Tampak mesin tersebut mengikis tipis kulit pipa. Serpihan kikisan itu pun berterbangan, menempel di tangan dan bajunya.
Tak butuh waktu lama bagi Adhe untuk menggambar motif, jari jemarinya seperti telah lihai memproyeksikan gambar dibenaknya. Motif pun selesai tergambar di atas pipa.
Dia kemudian melanjutkan membuat dasar agar lampion bisa berdiri, lalu ditempelkannya dudukan lampu, dan lampion pipa pun tercipta.
Bentukan unik itu semakin menarik dengan lampu warna warni yang terpasang di dalamnya. Memperkuat motif garis yang dibentuk dengan mesin gerindra tersebut.
Adhe mengaku tak ingin mewarnai pipa itu, karena hanya akan meresap cahaya lampu. Ia pun membiarkan warna alami pipa karena cahaya, bentukan, dan garis motif itu lah yang membuat karyanya menarik.
"Saya melakukan ini karena dipandang sebelah mata. Saya sempet lamar kerja tapi tak diterima mereka ketakutan dengan latar belakang saya. Kecurigaan dan penolakan itu memicu saya untuk semangat berkarya," kata Adhe.
Nampaknya, video yang disajikan di media daring sedikitnya berkontribusi bagi Adhe karena telah memberikan banyak inspirasi.
Ketika ia menyaksikan sesuatu yang menarik dan unik, Adhe kerap menguliknya sampai bisa dan berhasil menciptakan karyanya sendiri.

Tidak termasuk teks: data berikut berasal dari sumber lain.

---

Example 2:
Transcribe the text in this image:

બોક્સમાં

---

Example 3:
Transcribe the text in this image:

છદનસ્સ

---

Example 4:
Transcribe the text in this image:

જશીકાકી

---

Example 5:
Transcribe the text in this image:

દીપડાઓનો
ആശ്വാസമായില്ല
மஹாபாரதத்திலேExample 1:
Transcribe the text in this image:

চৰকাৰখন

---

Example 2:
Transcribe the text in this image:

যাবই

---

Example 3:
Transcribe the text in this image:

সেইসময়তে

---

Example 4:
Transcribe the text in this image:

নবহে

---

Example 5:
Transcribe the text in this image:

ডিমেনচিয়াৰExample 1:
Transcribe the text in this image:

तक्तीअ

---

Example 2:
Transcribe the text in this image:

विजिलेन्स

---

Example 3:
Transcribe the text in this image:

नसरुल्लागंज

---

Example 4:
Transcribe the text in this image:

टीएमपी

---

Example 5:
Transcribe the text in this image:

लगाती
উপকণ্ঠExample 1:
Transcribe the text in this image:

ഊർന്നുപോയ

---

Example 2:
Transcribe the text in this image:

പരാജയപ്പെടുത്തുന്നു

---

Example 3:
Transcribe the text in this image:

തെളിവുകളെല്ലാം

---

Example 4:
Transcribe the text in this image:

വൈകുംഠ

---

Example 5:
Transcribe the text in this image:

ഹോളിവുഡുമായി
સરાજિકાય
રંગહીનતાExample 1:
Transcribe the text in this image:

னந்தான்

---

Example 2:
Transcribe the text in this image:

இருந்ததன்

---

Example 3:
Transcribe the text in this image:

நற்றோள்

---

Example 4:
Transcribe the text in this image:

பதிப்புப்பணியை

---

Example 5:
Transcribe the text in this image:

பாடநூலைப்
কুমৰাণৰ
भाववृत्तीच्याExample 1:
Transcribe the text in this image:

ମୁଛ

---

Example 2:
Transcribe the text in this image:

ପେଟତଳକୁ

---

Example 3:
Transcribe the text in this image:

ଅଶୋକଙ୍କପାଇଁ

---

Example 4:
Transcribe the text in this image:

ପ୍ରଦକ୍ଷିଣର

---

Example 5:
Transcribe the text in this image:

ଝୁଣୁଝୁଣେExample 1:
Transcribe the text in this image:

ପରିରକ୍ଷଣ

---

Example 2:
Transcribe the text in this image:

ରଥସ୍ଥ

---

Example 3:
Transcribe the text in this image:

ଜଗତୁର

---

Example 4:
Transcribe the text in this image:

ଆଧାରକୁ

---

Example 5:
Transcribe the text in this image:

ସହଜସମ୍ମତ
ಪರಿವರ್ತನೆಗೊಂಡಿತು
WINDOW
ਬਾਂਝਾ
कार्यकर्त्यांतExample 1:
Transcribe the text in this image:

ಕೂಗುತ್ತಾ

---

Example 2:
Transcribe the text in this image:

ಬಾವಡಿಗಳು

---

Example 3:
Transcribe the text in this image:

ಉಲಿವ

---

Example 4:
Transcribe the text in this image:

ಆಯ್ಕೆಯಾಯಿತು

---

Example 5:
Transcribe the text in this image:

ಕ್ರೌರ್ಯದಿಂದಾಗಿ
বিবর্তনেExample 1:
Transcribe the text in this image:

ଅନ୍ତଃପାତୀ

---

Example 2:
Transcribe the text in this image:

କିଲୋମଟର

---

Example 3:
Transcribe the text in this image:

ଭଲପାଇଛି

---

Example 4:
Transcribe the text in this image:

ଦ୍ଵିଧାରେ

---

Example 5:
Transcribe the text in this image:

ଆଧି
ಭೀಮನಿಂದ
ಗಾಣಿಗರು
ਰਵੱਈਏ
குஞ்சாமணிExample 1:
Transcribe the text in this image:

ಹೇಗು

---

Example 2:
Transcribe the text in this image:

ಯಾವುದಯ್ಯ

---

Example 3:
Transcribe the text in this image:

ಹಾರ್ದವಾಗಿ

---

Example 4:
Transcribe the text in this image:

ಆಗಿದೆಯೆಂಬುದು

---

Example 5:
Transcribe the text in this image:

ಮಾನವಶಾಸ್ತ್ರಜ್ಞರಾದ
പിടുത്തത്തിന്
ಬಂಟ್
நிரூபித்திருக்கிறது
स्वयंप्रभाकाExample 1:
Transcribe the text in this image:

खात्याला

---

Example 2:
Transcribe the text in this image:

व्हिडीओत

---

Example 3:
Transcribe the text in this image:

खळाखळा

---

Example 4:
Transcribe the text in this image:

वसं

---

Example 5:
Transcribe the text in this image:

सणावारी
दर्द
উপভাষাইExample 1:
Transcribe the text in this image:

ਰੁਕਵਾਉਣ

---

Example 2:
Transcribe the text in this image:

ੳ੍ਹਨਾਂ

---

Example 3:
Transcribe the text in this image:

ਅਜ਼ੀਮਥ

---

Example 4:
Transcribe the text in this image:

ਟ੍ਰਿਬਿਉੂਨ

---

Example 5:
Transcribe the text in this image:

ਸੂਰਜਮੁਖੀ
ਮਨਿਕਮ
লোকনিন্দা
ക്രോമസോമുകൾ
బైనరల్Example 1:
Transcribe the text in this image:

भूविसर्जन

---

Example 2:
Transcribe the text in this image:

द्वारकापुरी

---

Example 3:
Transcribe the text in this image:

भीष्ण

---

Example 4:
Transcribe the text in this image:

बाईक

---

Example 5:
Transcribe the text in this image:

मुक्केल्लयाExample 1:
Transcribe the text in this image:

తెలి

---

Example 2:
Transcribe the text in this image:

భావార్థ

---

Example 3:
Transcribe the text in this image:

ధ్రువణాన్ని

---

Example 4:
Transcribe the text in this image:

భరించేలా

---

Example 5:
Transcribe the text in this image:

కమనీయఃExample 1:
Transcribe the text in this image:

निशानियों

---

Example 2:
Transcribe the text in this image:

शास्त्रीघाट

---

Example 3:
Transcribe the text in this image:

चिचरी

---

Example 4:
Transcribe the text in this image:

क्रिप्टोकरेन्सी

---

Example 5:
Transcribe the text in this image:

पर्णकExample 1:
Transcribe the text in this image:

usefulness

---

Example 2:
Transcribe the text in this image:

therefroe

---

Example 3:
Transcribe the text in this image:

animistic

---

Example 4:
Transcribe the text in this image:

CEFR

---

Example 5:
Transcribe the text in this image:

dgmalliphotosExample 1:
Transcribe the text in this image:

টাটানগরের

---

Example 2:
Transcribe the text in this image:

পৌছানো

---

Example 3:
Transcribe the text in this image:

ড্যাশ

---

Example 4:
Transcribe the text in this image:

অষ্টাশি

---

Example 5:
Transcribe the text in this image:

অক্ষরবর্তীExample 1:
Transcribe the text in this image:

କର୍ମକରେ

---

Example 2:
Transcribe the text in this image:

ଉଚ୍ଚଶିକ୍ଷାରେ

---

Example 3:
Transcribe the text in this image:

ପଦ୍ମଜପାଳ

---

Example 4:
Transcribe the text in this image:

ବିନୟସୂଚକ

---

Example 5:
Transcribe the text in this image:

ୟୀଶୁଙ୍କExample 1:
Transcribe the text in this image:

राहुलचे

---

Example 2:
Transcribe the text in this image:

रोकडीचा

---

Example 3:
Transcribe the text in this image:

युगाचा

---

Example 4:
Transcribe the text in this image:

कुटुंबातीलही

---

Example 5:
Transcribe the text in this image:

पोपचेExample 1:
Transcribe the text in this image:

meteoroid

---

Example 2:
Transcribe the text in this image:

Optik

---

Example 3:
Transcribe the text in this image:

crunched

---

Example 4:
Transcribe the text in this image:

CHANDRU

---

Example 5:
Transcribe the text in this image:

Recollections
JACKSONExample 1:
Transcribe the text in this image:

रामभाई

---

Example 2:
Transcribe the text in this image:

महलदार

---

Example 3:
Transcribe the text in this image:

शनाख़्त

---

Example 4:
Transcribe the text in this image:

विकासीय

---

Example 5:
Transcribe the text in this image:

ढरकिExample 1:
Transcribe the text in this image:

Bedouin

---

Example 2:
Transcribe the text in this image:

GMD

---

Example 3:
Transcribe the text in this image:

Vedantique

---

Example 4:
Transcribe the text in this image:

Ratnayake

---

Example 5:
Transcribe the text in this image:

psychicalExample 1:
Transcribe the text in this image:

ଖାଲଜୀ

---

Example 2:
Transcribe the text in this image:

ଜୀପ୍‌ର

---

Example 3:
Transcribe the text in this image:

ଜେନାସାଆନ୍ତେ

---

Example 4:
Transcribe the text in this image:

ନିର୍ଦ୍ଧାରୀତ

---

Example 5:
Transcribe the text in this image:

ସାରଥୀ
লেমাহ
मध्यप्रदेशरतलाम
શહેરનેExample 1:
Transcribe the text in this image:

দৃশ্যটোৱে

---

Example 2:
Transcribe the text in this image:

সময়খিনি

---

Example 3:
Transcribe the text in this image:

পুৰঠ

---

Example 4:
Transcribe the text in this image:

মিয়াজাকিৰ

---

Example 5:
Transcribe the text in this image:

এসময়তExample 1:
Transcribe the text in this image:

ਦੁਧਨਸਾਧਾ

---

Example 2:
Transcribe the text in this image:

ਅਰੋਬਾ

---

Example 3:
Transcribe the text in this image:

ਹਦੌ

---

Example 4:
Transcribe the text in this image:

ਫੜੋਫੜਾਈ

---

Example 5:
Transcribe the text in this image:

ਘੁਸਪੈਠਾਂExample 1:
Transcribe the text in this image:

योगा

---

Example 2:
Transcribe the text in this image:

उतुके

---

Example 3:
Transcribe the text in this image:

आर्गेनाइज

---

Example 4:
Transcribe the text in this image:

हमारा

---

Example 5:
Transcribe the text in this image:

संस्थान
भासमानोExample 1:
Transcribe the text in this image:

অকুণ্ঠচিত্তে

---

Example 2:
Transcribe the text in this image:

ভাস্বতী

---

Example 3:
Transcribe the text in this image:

"Lihat di YouTube. Awalnya spekulasi, meski belum bisa tapi saya punya dasar melukis dan mematung," kata di.
Mata Pencaharian.
Karya yang ia beri nama "Lampion Paralon" itu pun akhirnya menjadi salah satu mata pencahariannya.
Adhe menjual karyanya itu dengan harga yang variatif, mulai dari Rp 50.000 hingga ratusan ribu, tergantung dari besaran dan motif pesanan.
Biasanya tetangga atau mereka yang tertarik bisa datang langsung memesan ke rumahnya atau via telepon.
Baca juga: Kisah Julius, Remaja 13 Tahun Lumpuh Sejak Lahir, Andalkan Mama yang Kerja Serabutan
Hanya saja, bisnis lampionnya itu belum berkembang begitu pesat. Sejauh ini Adhe hanya memasarkannya dari mulut ke mulut.
Pembeli sendiri belum begitu banyak, ia hanya bisa membuat lampion paralon ketika ada pesanan saja.
Pernah suatu ketika ia menjual produknya itu di pinggiran jalan, tapi hanya sedikit yang terjual.
Uang hasil penjualan digunakan untuk kebutuhan sehari-hari.
"Ya untuk biaya sehari-hari lumayan lah, kan dibantu dengan kerja serabutan seperti ikut proyekan bikin relik taman, tapi itu juga gak setiap hari biasanya bulanan. Alhamdulilah kadang juga dibantu warung istri," ujar dia.
Modal memang menjadi kendala dalam mengembangkan produk lampion paralonnya itu.
Pasalnya, selama ini Adhe membuat lampion paralon dari limbah tak terpakai yang diambil di tempat sampah atau pun dibeli dari tukang loak.
"Itu pun kalau (limbah pipa) ada, kan tidak setiap hari ada. Jadi kalau ada saja, karena kalau beli yang baru cukup mahal juga," ucap Adhe.
Merangkul mantan napi
Dalam sehari, Adhe mampu memproduksi tiga produk lampion paralon dengan motif yang berbeda.
Ketika ada banyak pesanan, ia kadang mengajak rekan senasib untuk membantunya.